In de documentaire werden een heel aantal concrete oplossingen aangehaald om zowel uitspoeling als residu te beperken, zoals de bufferstroken en akkerranden, teeltrotatie, niet-kerende bodembewerking, groenbemesters en gefractioneerde bemesting. Ook de meer technologische oplossingen zoals mestrobots en precisiebemesting kwamen aan bod.
Zeker voor die laatste categorie is de investeringskost vaak hoog en doen de landbouwers een beroep op de subsidies uit het Vlaams Landbouwinvesteringsfonds (VLIF). Naargelang welke investering het betreft kunnen zij aanspraak maken op een steunpercentage van 50, 40, 30 of 15 procent met een maximum van 300.000 euro per bedrijf en een top-up van 10 procentpunt als het om jonge boeren gaat.
Elke blokperiode, dus per kwartaal, wordt er vanuit de administratie een lijst gepubliceerd met de subsidiabele investeringen en hun respectievelijke steunpercentages. Vanuit het veld is mij gesignaleerd dat, doordat het VLIF werkt met een geslotenenveloppefinanciering en de investeringen met de hoogste steunpercentages in eerste instantie worden geëvalueerd, er vaak geen of een beperkt aantal middelen meer over blijven voor de investeringen met de lagere steunpercentages, voornamelijk die in de categorie van 15 procent.
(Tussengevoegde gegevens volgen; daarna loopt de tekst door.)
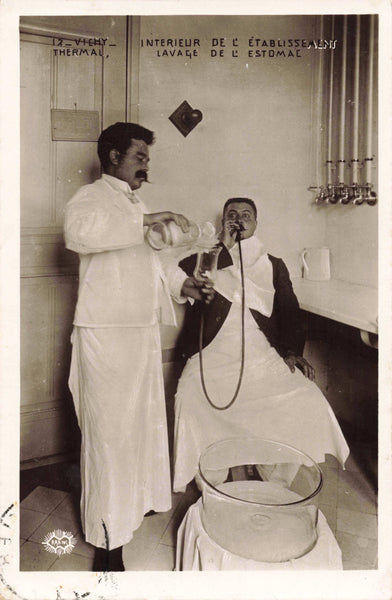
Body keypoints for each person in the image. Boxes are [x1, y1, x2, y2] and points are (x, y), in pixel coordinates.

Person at [64, 122, 205, 571]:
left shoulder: (135, 202)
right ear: (112, 158)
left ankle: (133, 508)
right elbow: (78, 235)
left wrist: (187, 285)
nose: (146, 165)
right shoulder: (90, 198)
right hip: (105, 333)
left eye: (147, 157)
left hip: (140, 331)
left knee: (141, 431)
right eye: (139, 156)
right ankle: (108, 541)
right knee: (109, 436)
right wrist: (145, 218)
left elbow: (158, 262)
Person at [173, 197, 349, 493]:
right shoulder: (208, 256)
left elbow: (291, 312)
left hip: (261, 352)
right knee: (191, 397)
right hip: (213, 352)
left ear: (256, 223)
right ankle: (213, 483)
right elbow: (183, 271)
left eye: (245, 215)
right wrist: (225, 248)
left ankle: (274, 479)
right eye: (232, 215)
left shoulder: (273, 265)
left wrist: (292, 351)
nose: (239, 219)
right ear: (223, 223)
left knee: (305, 398)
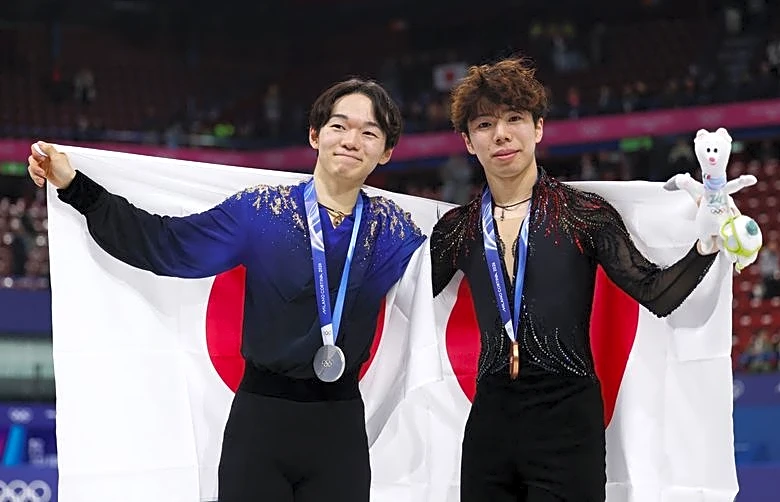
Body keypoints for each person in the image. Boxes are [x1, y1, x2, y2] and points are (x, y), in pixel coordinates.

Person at [28, 78, 426, 502]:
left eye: (369, 132)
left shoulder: (395, 231)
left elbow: (454, 273)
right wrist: (77, 188)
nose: (351, 140)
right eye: (339, 126)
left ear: (385, 151)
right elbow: (167, 245)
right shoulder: (260, 212)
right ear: (315, 135)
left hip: (340, 431)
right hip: (260, 427)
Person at [429, 58, 722, 502]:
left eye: (514, 119)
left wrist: (707, 245)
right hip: (490, 420)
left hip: (567, 421)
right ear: (469, 142)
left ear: (539, 128)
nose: (501, 134)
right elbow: (405, 298)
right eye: (485, 124)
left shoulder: (582, 214)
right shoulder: (459, 228)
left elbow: (655, 293)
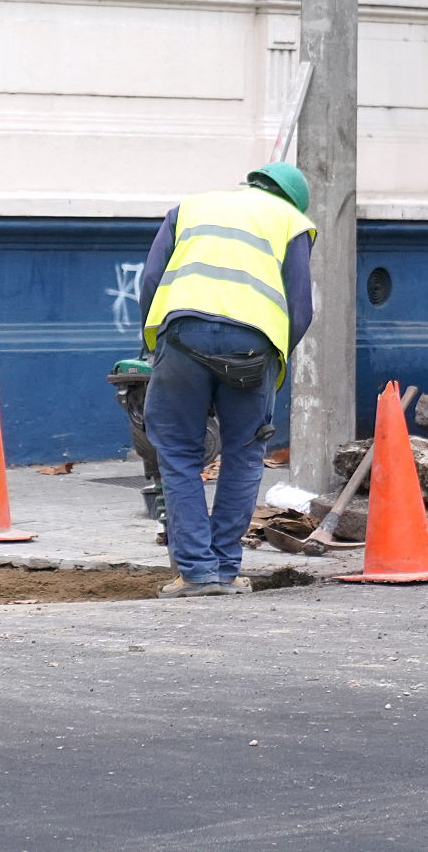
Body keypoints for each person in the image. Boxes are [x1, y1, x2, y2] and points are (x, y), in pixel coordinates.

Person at [137, 162, 316, 598]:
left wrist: (152, 343)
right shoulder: (291, 221)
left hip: (182, 336)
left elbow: (150, 280)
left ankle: (195, 574)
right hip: (253, 347)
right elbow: (301, 307)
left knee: (178, 453)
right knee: (244, 453)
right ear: (292, 198)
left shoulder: (190, 207)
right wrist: (273, 360)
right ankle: (226, 570)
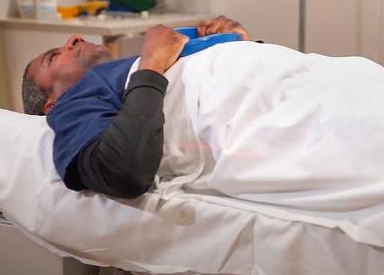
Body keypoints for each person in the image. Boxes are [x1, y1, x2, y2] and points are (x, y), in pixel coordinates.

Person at [21, 15, 251, 199]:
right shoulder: (73, 105)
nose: (73, 38)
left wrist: (240, 47)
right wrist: (152, 63)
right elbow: (121, 173)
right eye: (53, 57)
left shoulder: (130, 76)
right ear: (52, 105)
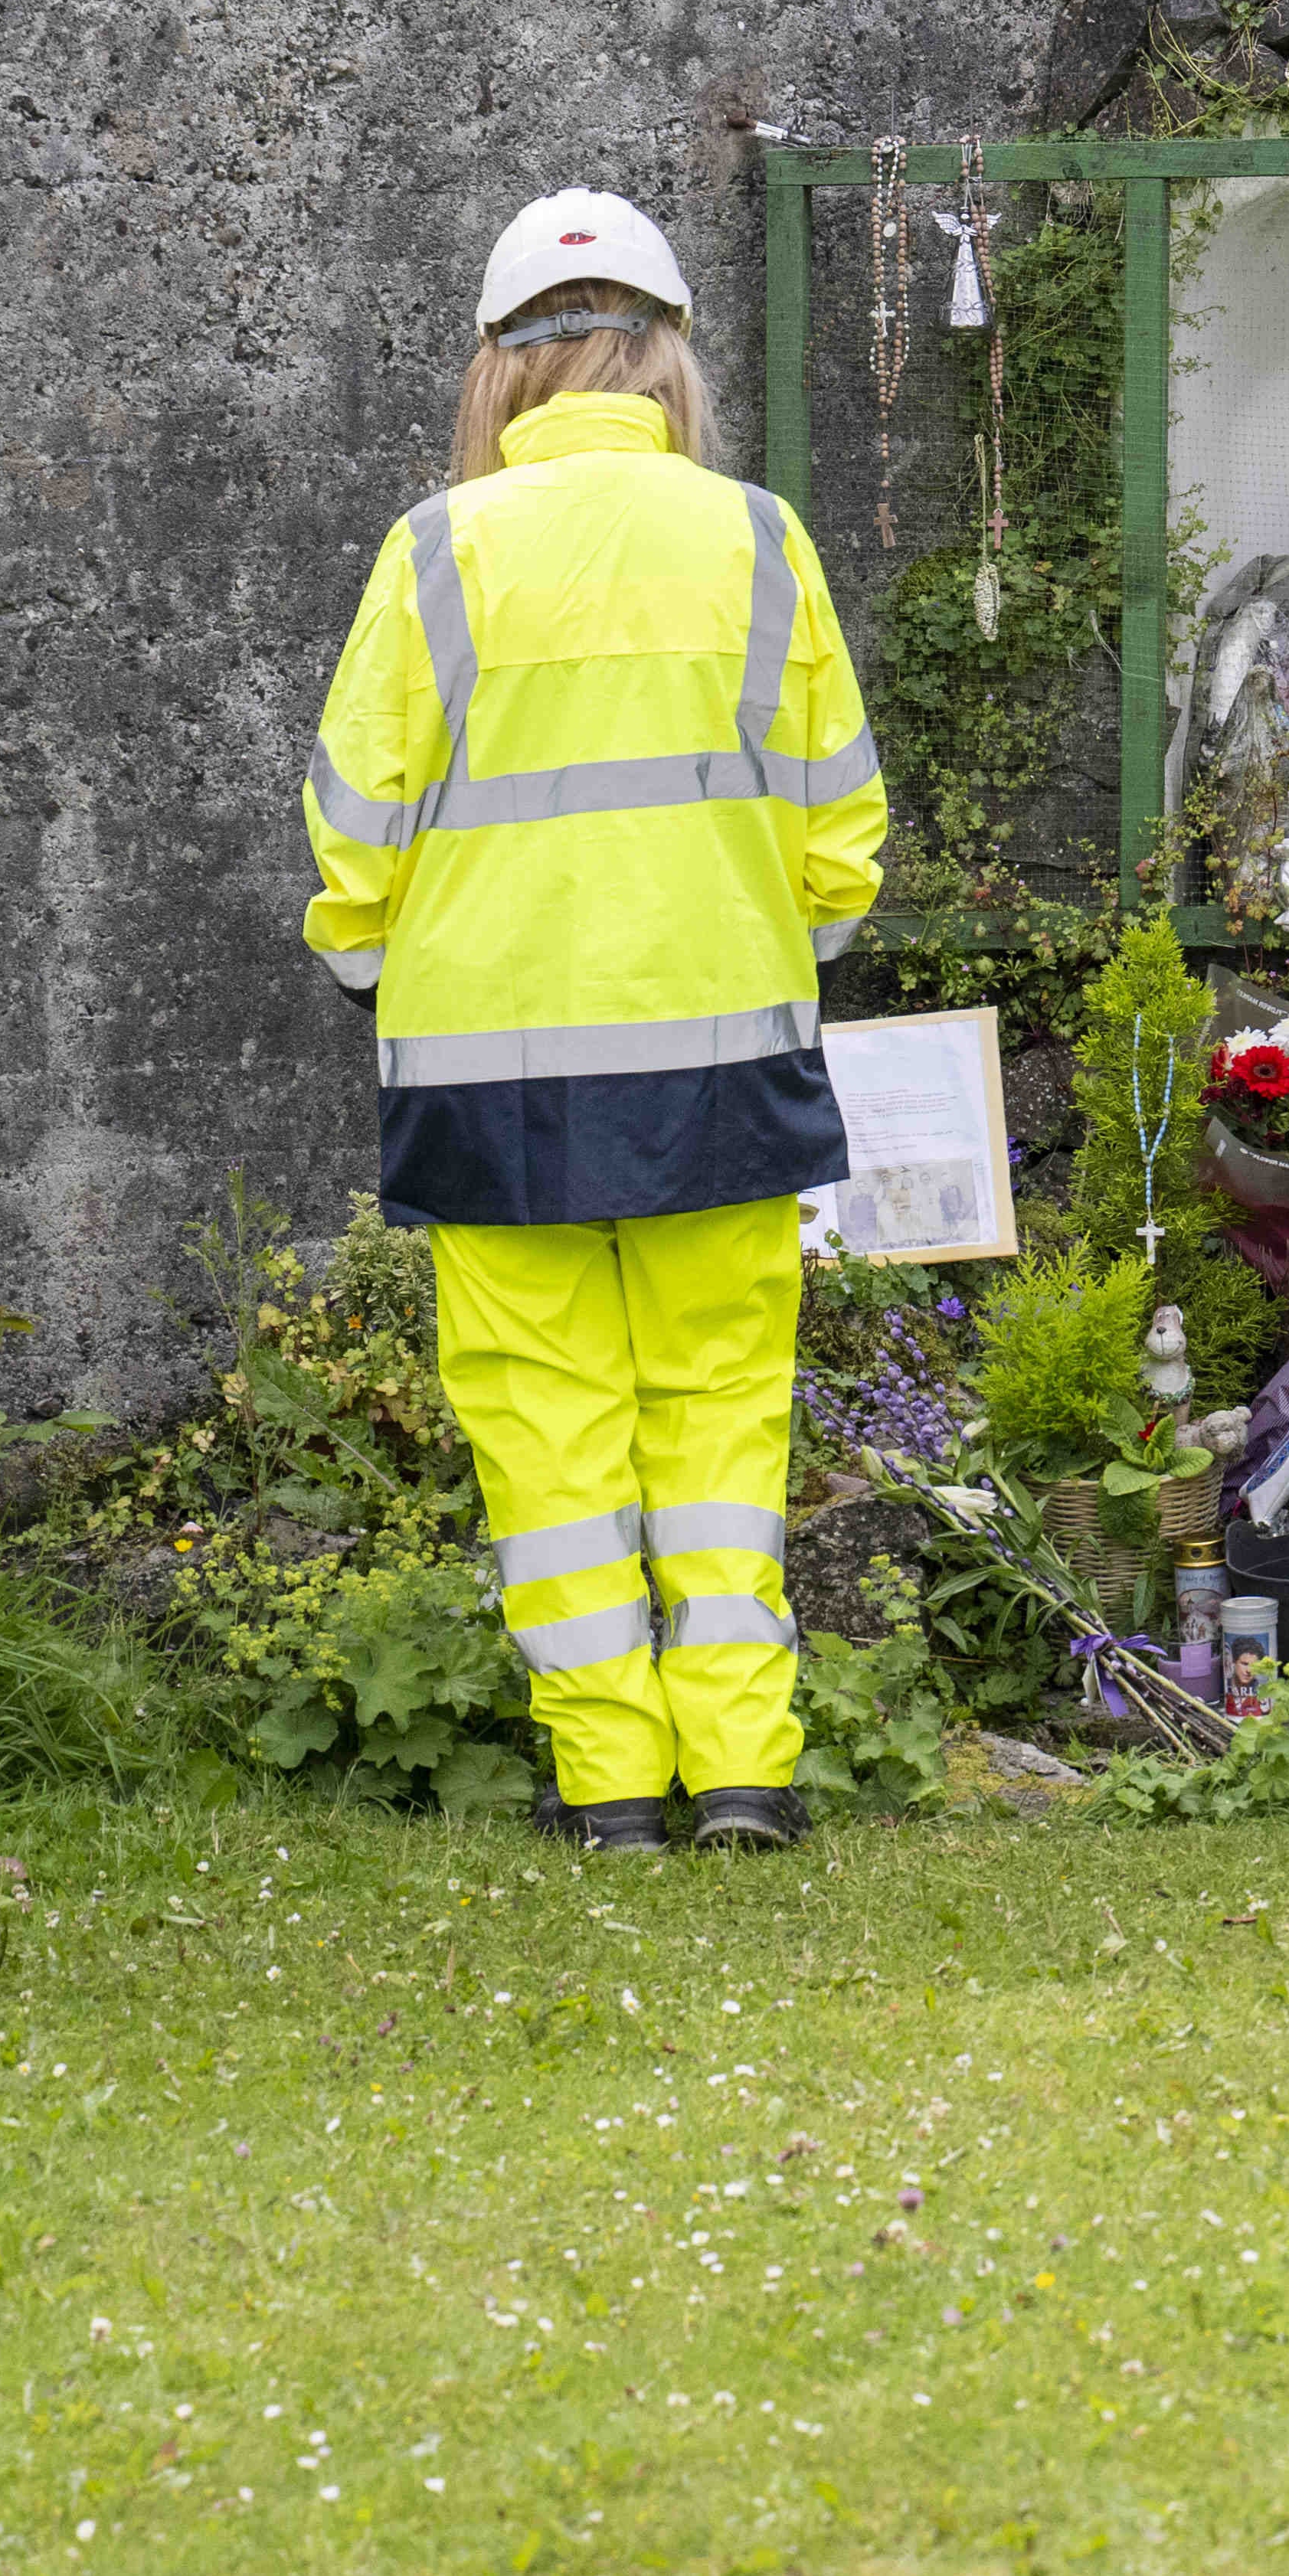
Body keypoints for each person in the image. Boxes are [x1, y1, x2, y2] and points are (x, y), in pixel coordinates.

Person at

Hierdoor bestaat het risico dat er heel wat investeringen die een bijdrage leveren aan ammoniakreductie, lagere nitraatresidu’s en betere bodemkwaliteit, niet zullen plaatsvinden, omdat zij voornamelijk aan die 15 procent zouden zijn toegeschreven.
Welke lessen trekt u uit de documentaire 'Mestmeesters' van de VLM? Hoe kunnen goede praktijken uit deze documentaire nog breder ingang vinden binnen de landbouwpraktijk?
Hoe evalueert u het VLIF-subsidiekader wat betreft het uit de boot vallen of minder aan bod komen van maatregelen met een lager steunpercentage?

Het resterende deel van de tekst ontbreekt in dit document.